Nehir'i içeri girmeye zar zor ikna ettikten sonra, evimize girdik. Girdikten sonra ise, Nehir oyuncaklarını özlemiş, kendi kendine oynayıp, resim yapıp, üzerine elbise giyip, olduça halsiz, yatakta geçirdiği onca günden sonra yine yürümekte zorluk çeker bir halde ama keyifli dolaşıp durdu evde. Buzluktaki pizzalarla bir öğlen yemeği sonrası baba "alışveriş"e gitti. Bunu da kaydedelim, nadir olan bir hadise netekim. Biz ise evrilip çevrilip, sonunda bir saaat uyuduk. Uyandıktan az sonra baba da gelince, hep birlikte parka gittik.

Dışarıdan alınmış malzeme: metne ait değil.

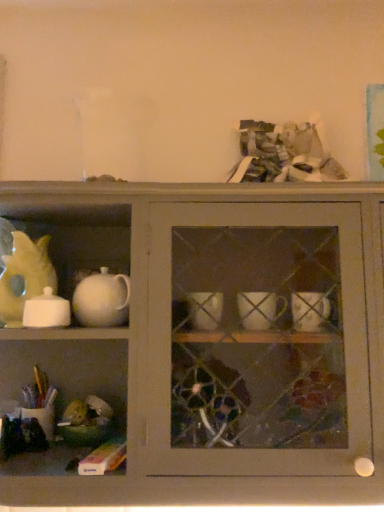
What do you see at coordinates (46, 311) in the screenshot?
I see `white glossy sugar bowl at left` at bounding box center [46, 311].

The width and height of the screenshot is (384, 512). Find the location of `white glossy teapot at upper left`. white glossy teapot at upper left is located at coordinates (204, 345).

At what (x,y) coordinates should I click in order to perform the action: click on white glossy sugar bowl at left. Please return your answer as a coordinate pair (x, y). Image resolution: width=384 pixels, height=512 pixels. Looking at the image, I should click on (46, 311).

Is yellow matte teapot at left completely or partially inside white glossy teapot at upper left?

Yes, white glossy teapot at upper left is surrounding yellow matte teapot at left.

Can you tell me how much white glossy teapot at upper left and yellow matte teapot at left differ in facing direction?

1.06 degrees separate the facing orientations of white glossy teapot at upper left and yellow matte teapot at left.

Which object is positioned more to the left, white glossy teapot at upper left or yellow matte teapot at left?

From the viewer's perspective, yellow matte teapot at left appears more on the left side.

Would you say white glossy teapot at upper left is a long distance from white glossy sugar bowl at left?

No.

From the image's perspective, which one is positioned higher, white glossy teapot at upper left or white glossy sugar bowl at left?

white glossy sugar bowl at left.

Between white glossy teapot at upper left and white glossy sugar bowl at left, which one is positioned behind?

white glossy sugar bowl at left is more distant.

Based on the photo, is white glossy teapot at upper left facing away from white glossy sugar bowl at left?

Yes, white glossy sugar bowl at left is at the back of white glossy teapot at upper left.

From the image's perspective, is yellow matte teapot at left positioned above or below white glossy sugar bowl at left?

From the image's perspective, yellow matte teapot at left appears above white glossy sugar bowl at left.

Is yellow matte teapot at left completely or partially outside of white glossy sugar bowl at left?

Absolutely, yellow matte teapot at left is external to white glossy sugar bowl at left.

From the picture: Considering the positions of objects yellow matte teapot at left and white glossy sugar bowl at left in the image provided, who is more to the left, yellow matte teapot at left or white glossy sugar bowl at left?

From the viewer's perspective, yellow matte teapot at left appears more on the left side.

Is white glossy sugar bowl at left at the back of yellow matte teapot at left?

No, yellow matte teapot at left is not facing the opposite direction of white glossy sugar bowl at left.

You are a GUI agent. You are given a task and a screenshot of the screen. Output one action in this format:
    pyautogui.click(x=<x>, y=<y>)
    Task: Click on the shelf located in front of the white glossy sugar bowl at left
    This screenshot has height=512, width=384.
    Given the screenshot: What is the action you would take?
    pyautogui.click(x=204, y=345)

Considering the relative sizes of white glossy sugar bowl at left and white glossy teapot at upper left in the image provided, is white glossy sugar bowl at left bigger than white glossy teapot at upper left?

Actually, white glossy sugar bowl at left might be smaller than white glossy teapot at upper left.

How many degrees apart are the facing directions of white glossy sugar bowl at left and white glossy teapot at upper left?

There is a 4.61-degree angle between the facing directions of white glossy sugar bowl at left and white glossy teapot at upper left.

Who is more distant, white glossy sugar bowl at left or white glossy teapot at upper left?

Positioned behind is white glossy sugar bowl at left.

Is white glossy sugar bowl at left in front of yellow matte teapot at left?

Yes, it is.

Is white glossy sugar bowl at left oriented away from yellow matte teapot at left?

No.

Can we say white glossy sugar bowl at left lies outside yellow matte teapot at left?

That's correct, white glossy sugar bowl at left is outside of yellow matte teapot at left.

Could white glossy teapot at upper left be considered to be inside yellow matte teapot at left?

No, white glossy teapot at upper left is not a part of yellow matte teapot at left.

Where is `animal located above the white glossy teapot at upper left (from the image's perspective)`? animal located above the white glossy teapot at upper left (from the image's perspective) is located at coordinates (25, 276).

Is yellow matte teapot at left behind white glossy teapot at upper left?

Yes, yellow matte teapot at left is behind white glossy teapot at upper left.

The image size is (384, 512). I want to click on animal on the left of the white glossy teapot at upper left, so click(x=25, y=276).

In order to click on tableware behind the white glossy teapot at upper left in this screenshot , I will do `click(46, 311)`.

Looking at the image, which one is located closer to white glossy teapot at upper left, white glossy sugar bowl at left or yellow matte teapot at left?

Based on the image, white glossy sugar bowl at left appears to be nearer to white glossy teapot at upper left.

Considering their positions, is white glossy sugar bowl at left positioned closer to yellow matte teapot at left than white glossy teapot at upper left?

Among the two, white glossy sugar bowl at left is located nearer to yellow matte teapot at left.

Based on their spatial positions, is yellow matte teapot at left or white glossy sugar bowl at left closer to white glossy teapot at upper left?

Based on the image, white glossy sugar bowl at left appears to be nearer to white glossy teapot at upper left.

Estimate the real-world distances between objects in this image. Which object is further from yellow matte teapot at left, white glossy teapot at upper left or white glossy sugar bowl at left?

Among the two, white glossy teapot at upper left is located further to yellow matte teapot at left.

Based on their spatial positions, is yellow matte teapot at left or white glossy teapot at upper left further from white glossy sugar bowl at left?

The object further to white glossy sugar bowl at left is white glossy teapot at upper left.

Which object lies further to the anchor point white glossy sugar bowl at left, white glossy teapot at upper left or yellow matte teapot at left?

white glossy teapot at upper left is further to white glossy sugar bowl at left.

At what (x,y) coordinates should I click in order to perform the action: click on tableware between yellow matte teapot at left and white glossy teapot at upper left in the horizontal direction. Please return your answer as a coordinate pair (x, y). The image size is (384, 512). Looking at the image, I should click on (46, 311).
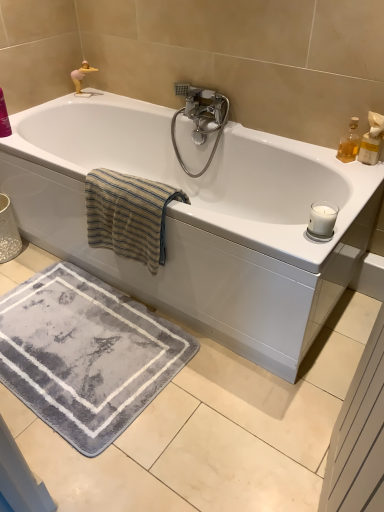
This screenshot has height=512, width=384. What do you see at coordinates (370, 148) in the screenshot?
I see `translucent glass bottle at upper right` at bounding box center [370, 148].

What do you see at coordinates (349, 143) in the screenshot? Image resolution: width=384 pixels, height=512 pixels. I see `translucent amber glass at upper right` at bounding box center [349, 143].

The width and height of the screenshot is (384, 512). Find the location of `translucent amber glass at upper right`. translucent amber glass at upper right is located at coordinates click(349, 143).

This screenshot has height=512, width=384. What are the coordinates of `beige striped towel at upper left` in the screenshot? It's located at (129, 215).

Is beige striped towel at upper left behind polished chrome faucet at upper center?

No, the depth of beige striped towel at upper left is less than that of polished chrome faucet at upper center.

Is beige striped towel at upper left facing away from polished chrome faucet at upper center?

Yes, polished chrome faucet at upper center is at the back of beige striped towel at upper left.

Does beige striped towel at upper left have a greater height compared to polished chrome faucet at upper center?

In fact, beige striped towel at upper left may be shorter than polished chrome faucet at upper center.

Is point (144, 222) closer or farther from the camera than point (202, 132)?

Point (144, 222).

Considering the positions of points (223, 124) and (361, 141), is point (223, 124) farther from camera compared to point (361, 141)?

Yes, it is behind point (361, 141).

Would you say polished chrome faucet at upper center is to the left or to the right of translucent glass bottle at upper right in the picture?

From the image, it's evident that polished chrome faucet at upper center is to the left of translucent glass bottle at upper right.

Is the position of polished chrome faucet at upper center more distant than that of translucent glass bottle at upper right?

Yes, it is.

Based on the photo, between polished chrome faucet at upper center and translucent glass bottle at upper right, which one has larger width?

polished chrome faucet at upper center.

Based on the photo, which of these two, white glossy bathtub at center or beige striped towel at upper left, stands shorter?

beige striped towel at upper left is shorter.

Considering the points (245, 280) and (94, 234), which point is in front, point (245, 280) or point (94, 234)?

The point (245, 280) is in front.

Is white glossy bathtub at center far from beige striped towel at upper left?

No, there isn't a large distance between white glossy bathtub at center and beige striped towel at upper left.

From a real-world perspective, is white glossy bathtub at center located higher than beige striped towel at upper left?

No, from a real-world perspective, white glossy bathtub at center is not above beige striped towel at upper left.

Are translucent glass bottle at upper right and translucent amber glass at upper right making contact?

Yes, translucent glass bottle at upper right is next to translucent amber glass at upper right.

Consider the image. Is translucent glass bottle at upper right aimed at translucent amber glass at upper right?

No.

Identify the location of toiletry on the right of translucent amber glass at upper right. This screenshot has height=512, width=384. (370, 148).

Between translucent glass bottle at upper right and translucent amber glass at upper right, which one is positioned in front?

translucent glass bottle at upper right is closer to the camera.

Consider the image. From a real-world perspective, is beige striped towel at upper left positioned under white glossy bathtub at center based on gravity?

No, from a real-world perspective, beige striped towel at upper left is not beneath white glossy bathtub at center.

Which of these two, beige striped towel at upper left or white glossy bathtub at center, is bigger?

Bigger between the two is white glossy bathtub at center.

Considering the sizes of objects beige striped towel at upper left and white glossy bathtub at center in the image provided, who is shorter, beige striped towel at upper left or white glossy bathtub at center?

beige striped towel at upper left.

Does translucent glass bottle at upper right come in front of white glossy bathtub at center?

No, translucent glass bottle at upper right is further to the viewer.

From the image's perspective, is translucent glass bottle at upper right beneath white glossy bathtub at center?

No, from the image's perspective, translucent glass bottle at upper right is not below white glossy bathtub at center.

Is translucent glass bottle at upper right outside of white glossy bathtub at center?

Indeed, translucent glass bottle at upper right is completely outside white glossy bathtub at center.

Can translucent amber glass at upper right be found inside white glossy bathtub at center?

No, translucent amber glass at upper right is not inside white glossy bathtub at center.

Considering the relative sizes of white glossy bathtub at center and translucent amber glass at upper right in the image provided, is white glossy bathtub at center taller than translucent amber glass at upper right?

Yes, white glossy bathtub at center is taller than translucent amber glass at upper right.

Considering the sizes of objects white glossy bathtub at center and translucent amber glass at upper right in the image provided, who is bigger, white glossy bathtub at center or translucent amber glass at upper right?

Bigger between the two is white glossy bathtub at center.

Is white glossy bathtub at center not close to translucent amber glass at upper right?

Actually, white glossy bathtub at center and translucent amber glass at upper right are a little close together.

What are the coordinates of `bath towel on the left of polished chrome faucet at upper center` in the screenshot? It's located at (129, 215).

The width and height of the screenshot is (384, 512). I want to click on tap behind the translucent glass bottle at upper right, so (x=201, y=118).

Looking at the image, which one is located closer to polished chrome faucet at upper center, translucent glass bottle at upper right or translucent amber glass at upper right?

translucent amber glass at upper right lies closer to polished chrome faucet at upper center than the other object.

Considering their positions, is white glossy bathtub at center positioned further to polished chrome faucet at upper center than translucent amber glass at upper right?

Based on the image, translucent amber glass at upper right appears to be further to polished chrome faucet at upper center.

Estimate the real-world distances between objects in this image. Which object is further from translucent glass bottle at upper right, polished chrome faucet at upper center or translucent amber glass at upper right?

polished chrome faucet at upper center lies further to translucent glass bottle at upper right than the other object.

Estimate the real-world distances between objects in this image. Which object is closer to beige striped towel at upper left, translucent glass bottle at upper right or white glossy bathtub at center?

The object closer to beige striped towel at upper left is white glossy bathtub at center.

Based on their spatial positions, is translucent amber glass at upper right or beige striped towel at upper left further from polished chrome faucet at upper center?

beige striped towel at upper left is positioned further to the anchor polished chrome faucet at upper center.

Based on their spatial positions, is beige striped towel at upper left or translucent amber glass at upper right closer to white glossy bathtub at center?

beige striped towel at upper left is closer to white glossy bathtub at center.

Based on their spatial positions, is beige striped towel at upper left or translucent amber glass at upper right further from translucent glass bottle at upper right?

The object further to translucent glass bottle at upper right is beige striped towel at upper left.

Looking at the image, which one is located closer to beige striped towel at upper left, polished chrome faucet at upper center or white glossy bathtub at center?

white glossy bathtub at center is closer to beige striped towel at upper left.

The image size is (384, 512). I want to click on soap dispenser situated between white glossy bathtub at center and translucent glass bottle at upper right from left to right, so click(x=349, y=143).

What are the coordinates of `bathtub between beige striped towel at upper left and translucent amber glass at upper right` in the screenshot? It's located at (200, 219).

This screenshot has width=384, height=512. What are the coordinates of `tap between white glossy bathtub at center and translucent amber glass at upper right from left to right` in the screenshot? It's located at (201, 118).

The height and width of the screenshot is (512, 384). In order to click on bath towel between white glossy bathtub at center and polished chrome faucet at upper center from front to back in this screenshot , I will do `click(129, 215)`.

Parkı Nehir mi ben mi daha çok özlemişiz bilmiyorum. Hava da o kadar güzeldi ki, şurup gibi olan günlerden biriydi. Nehir de bana bakıp, "Hava temiz kokuyor" gibi bir cümleyle beni gülümsetti. Kaydıraklardan kaydı. Merdivenlerde zorlandı. Sarsılmış bir hali var. Güçsüz. Bir saatin sonunda pili bitmişti. Biz de Central Market'a gidip, hafifi bir ev alışverişi yapıp eve geldik.

Nehir uyuduktan sonra ise ıvır zıvır, kağıt ayıklaması yaptık babayla. Babanın bavulları bitti. Ben salı günü gittiğini düşünürken pazartesi gittiğinin ayırdına varmam, pazartesi Nehir için tahlil randevusunu almamla gerçekleşti. Telefondaki kadına, emin misiniz, 21i salı değil mi gibilerinden iki kez sorunca, bilmiyorum işi randevu vermek oan görevli benim hakkımda ne düşündü.

Yarın bayram. İyi Bayramlar Türkiye! Bayram ziyaretlerinde trafikte sıkışıp kalmayın, kalırsanız hayıflanmayın, zira her yıl tekerrür etmekte olan bir olay. Alışın. Leyla'dan öğrenmiş olan Nehir gibi, "ommmmm" deyin!

1 comment:

  1. Bayraminiz kutlu olsun. Seker gibi gecsin, Mahmut'da yakinda gelecegine gore, simdiden Allah kavustursun...

    Masallah, masallah, masallah...Nehirim saglikli ve mutlu!